Stored items
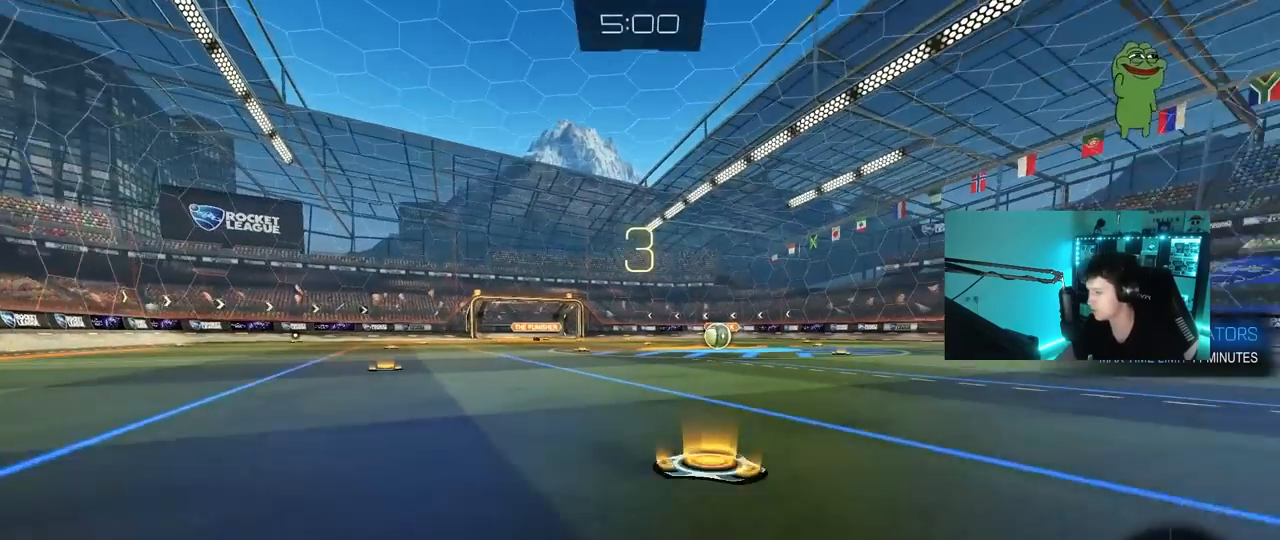
{"keys": [], "mouse": ["wheel"], "mouse_move": "up-right", "events": [[467, "mouse_wheel", "down"]]}
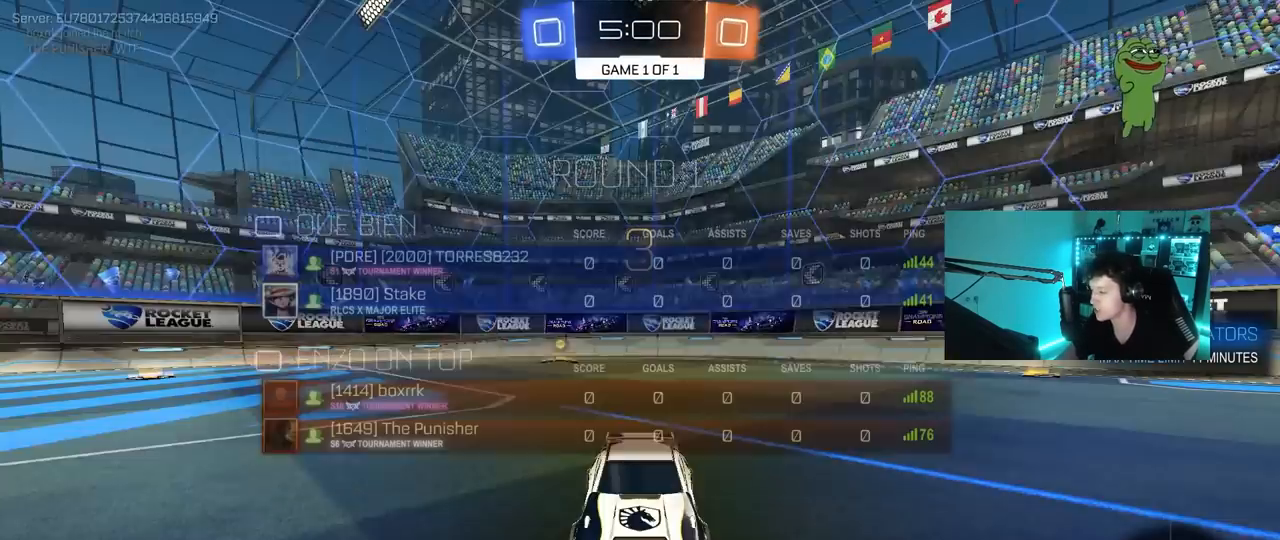
{"keys": [], "mouse": [], "mouse_move": "still", "events": [[17, "tab", "down"], [50, "mouse_wheel", "up"], [250, "mouse_left", "down"], [250, "tab", "up"], [483, "mouse_left", "up"]]}
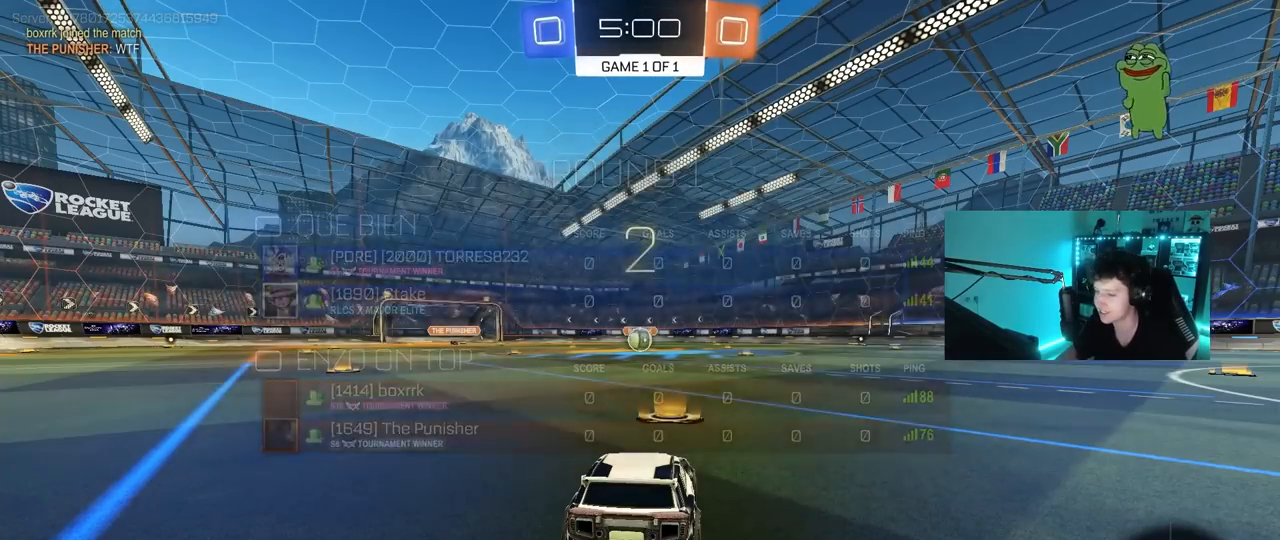
{"keys": [], "mouse": ["left"], "mouse_move": "up-left", "events": [[117, "mouse_left", "down"]]}
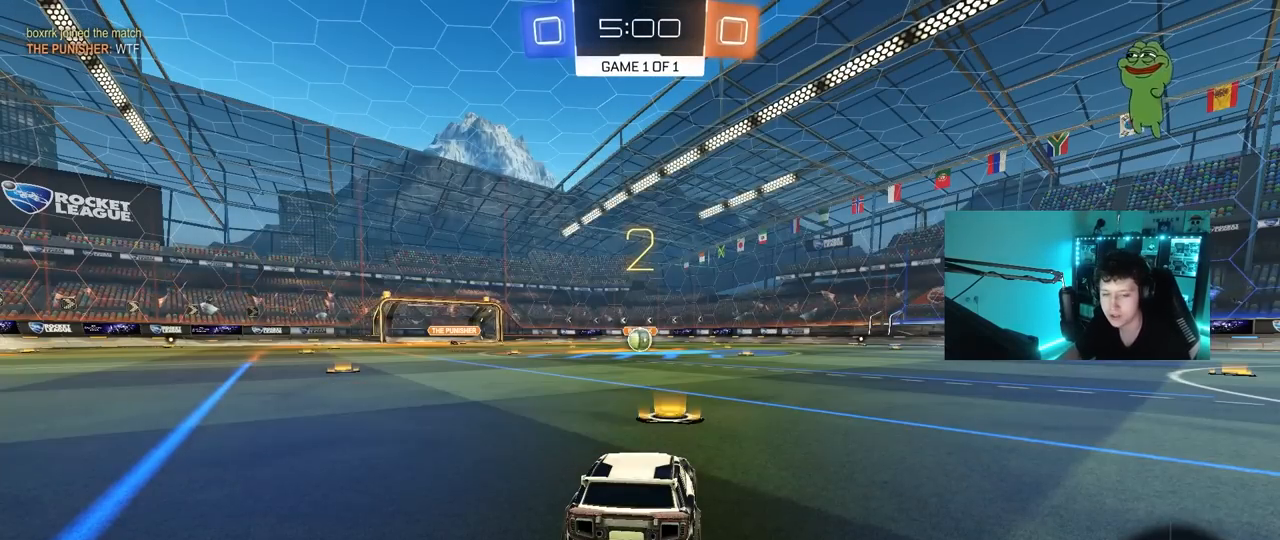
{"keys": ["w"], "mouse": ["left"], "mouse_move": "left", "events": [[33, "tab", "down"], [317, "tab", "up"], [417, "w", "down"]]}
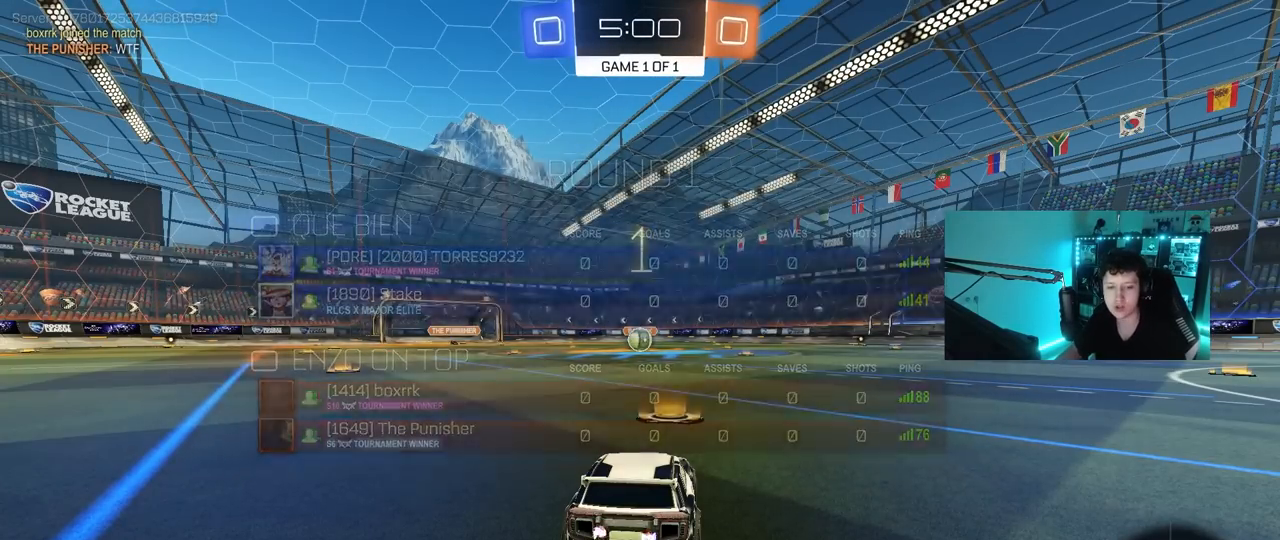
{"keys": ["w"], "mouse": ["left"], "mouse_move": "down-right", "events": []}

Your goal: Would you provide an exact, picture-free copy of the data above?

Written solution:
{"keys": [], "mouse": ["wheel"], "mouse_move": "up-right", "events": [[467, "mouse_wheel", "down"]]}
{"keys": [], "mouse": [], "mouse_move": "still", "events": [[17, "tab", "down"], [50, "mouse_wheel", "up"], [250, "mouse_left", "down"], [250, "tab", "up"], [483, "mouse_left", "up"]]}
{"keys": [], "mouse": ["left"], "mouse_move": "up-left", "events": [[117, "mouse_left", "down"]]}
{"keys": ["w"], "mouse": ["left"], "mouse_move": "left", "events": [[33, "tab", "down"], [317, "tab", "up"], [417, "w", "down"]]}
{"keys": ["w"], "mouse": ["left"], "mouse_move": "down-right", "events": []}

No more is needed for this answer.